The place indeed was bound to grow and prosper, although thirty years ago the most sanguine could hardly have dared to predict its present flourishing condition. Its bracing climate, and its situation at the most picturesque point of the shores of Forth, its accessibility to Edinburgh, which the construction of the railway from Drem still further increased, and, above all, its fine golf links, have united in making the town one of the most popular and fashionable seaside places in the kingdom.

There are several golf clubs in North Berwick, but of these only two have a local habitation, namely, the North Berwick New Club, an offshoot of an older institution founded as far back as 1832, and the Tantallon Club, instituted in 1853. There is also a first-rate ladies' golf course, situated near the Marine Hotel, and the greens are open to strangers on payment of a daily or weekly fee. Formerly, there were only nine holes at North Berwick, but in 1877, the course was extended westwards, and the full number of eighteen holes was obtained. These continued in use till 1895, when the ever-increasing stream of golfers, coupled with the shortness and narrowness of the course, rendered a still further extension imperative. Many golfers, who knew and loved the unique and sporting character of this original 18-hole course, were loth to see it interfered with. It has been called flukey and tricky, but there never was a course like it for teaching accuracy, both in approaching, and in driving off the tee. Fortunately many of the old holes have been preserved in their integrity, in the new and extended course, and at many of the new holes, the golfer who remembers things as they were, has at least the satisfaction of playing over the old ground, and with perhaps less danger to life and limb. The wood at the present fourth hole used to stretch some 30 or 40 yards nearer the sea, and this made the course at that point dangerously narrow. Beyond the Eel Burn, which was the turning-point in the old course, new ground for five holes has been obtained, so that now the far hole is almost on the confines of Archerfield. This additional ground has made it possible to lengthen many of the old holes, and the new course, in point of length at any rate, yields to few other courses in the kingdom. Its total length is now 6,095 yards, and whereas, under the old arrangement, at least eight of the holes were within reach of the tee, and many of those but iron or cleek shots, there is now no hole under 200 yards, and the shortest can only be reached by the very longest drivers. The new ground, though it certainly has been the means of greatly relieving the congestion of play on the green, is rather flat, and the holes are somewhat monotonous in character. They are improving daily, however, and the whole course, both as an all-round test of golf and as a charming and healthful resort, is unsurpassed in Scotland.

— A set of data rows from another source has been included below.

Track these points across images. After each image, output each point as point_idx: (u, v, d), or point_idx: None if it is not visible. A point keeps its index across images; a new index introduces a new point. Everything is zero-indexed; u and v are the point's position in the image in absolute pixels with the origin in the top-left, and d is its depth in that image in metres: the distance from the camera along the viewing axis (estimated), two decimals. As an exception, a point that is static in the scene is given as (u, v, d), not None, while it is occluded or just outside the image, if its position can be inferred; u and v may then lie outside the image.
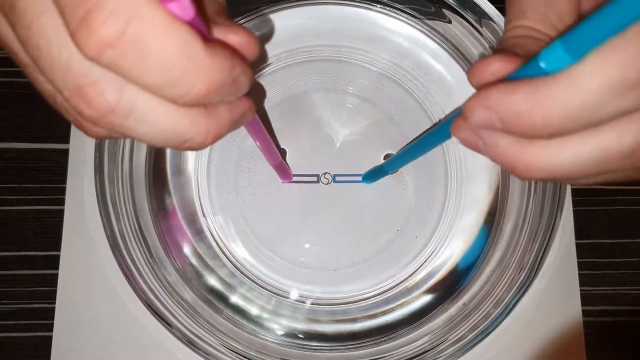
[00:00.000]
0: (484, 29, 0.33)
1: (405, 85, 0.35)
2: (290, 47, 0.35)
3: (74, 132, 0.34)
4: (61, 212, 0.33)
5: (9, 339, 0.32)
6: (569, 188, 0.34)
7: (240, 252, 0.33)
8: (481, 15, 0.33)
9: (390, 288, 0.33)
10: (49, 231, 0.33)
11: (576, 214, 0.34)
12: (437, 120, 0.35)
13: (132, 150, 0.32)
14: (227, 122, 0.16)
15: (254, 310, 0.32)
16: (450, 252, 0.33)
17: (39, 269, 0.33)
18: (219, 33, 0.16)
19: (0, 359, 0.32)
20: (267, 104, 0.35)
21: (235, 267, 0.33)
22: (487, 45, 0.33)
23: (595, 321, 0.33)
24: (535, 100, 0.14)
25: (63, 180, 0.34)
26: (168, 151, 0.34)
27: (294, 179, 0.34)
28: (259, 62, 0.35)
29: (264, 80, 0.35)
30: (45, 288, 0.33)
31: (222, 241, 0.33)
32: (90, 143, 0.32)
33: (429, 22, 0.35)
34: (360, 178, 0.34)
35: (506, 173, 0.34)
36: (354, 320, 0.33)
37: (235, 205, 0.34)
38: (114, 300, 0.32)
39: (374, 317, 0.33)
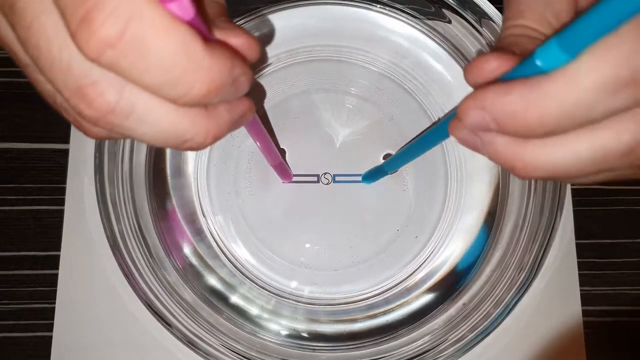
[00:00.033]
0: (483, 29, 0.33)
1: (405, 85, 0.35)
2: (290, 47, 0.35)
3: (74, 132, 0.34)
4: (61, 212, 0.33)
5: (9, 339, 0.32)
6: (569, 188, 0.34)
7: (240, 252, 0.33)
8: (481, 15, 0.33)
9: (390, 288, 0.33)
10: (49, 231, 0.33)
11: (576, 214, 0.34)
12: (437, 120, 0.35)
13: (132, 151, 0.32)
14: (227, 122, 0.16)
15: (254, 310, 0.32)
16: (450, 252, 0.33)
17: (39, 269, 0.33)
18: (219, 35, 0.16)
19: (0, 359, 0.32)
20: (267, 104, 0.35)
21: (235, 267, 0.33)
22: (487, 45, 0.33)
23: (595, 321, 0.33)
24: (530, 99, 0.14)
25: (63, 180, 0.34)
26: (168, 151, 0.34)
27: (294, 179, 0.34)
28: (259, 62, 0.35)
29: (264, 80, 0.35)
30: (45, 288, 0.33)
31: (222, 241, 0.33)
32: (90, 143, 0.32)
33: (429, 22, 0.35)
34: (360, 178, 0.34)
35: (506, 173, 0.34)
36: (354, 320, 0.33)
37: (235, 205, 0.34)
38: (114, 300, 0.32)
39: (374, 317, 0.33)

At Dunbar, still further along the coast, good golf can be had on a shorter but excellent course, and further inland, at Haddington - the birthplace of John Knox, and where golf has been played for centuries - there is also a 9-hole course, about a mile and a half from the town.

The golfer who visits the Lothians must not omit to visit the classic green of Musselburgh. Although the departure of the Honourable Company and the transference of the championship to Muirfield, have diminished its prestige, and though its nine holes are now sadly overcrowded, Musselburgh links remains a grand test of a golfer's capacity. As at St. Andrews, the whins have almost vanished, but the ancient bunkers remain, and, to the golfer's mind, the place is hallowed by association and redolent of historic play and players. If the visitor avoids Saturdays and Thursdays, he will not find much difficulty in getting a comfortable game. Some excellent specimens of the old-fashioned Scottish caddie are still to be found at Musselburgh.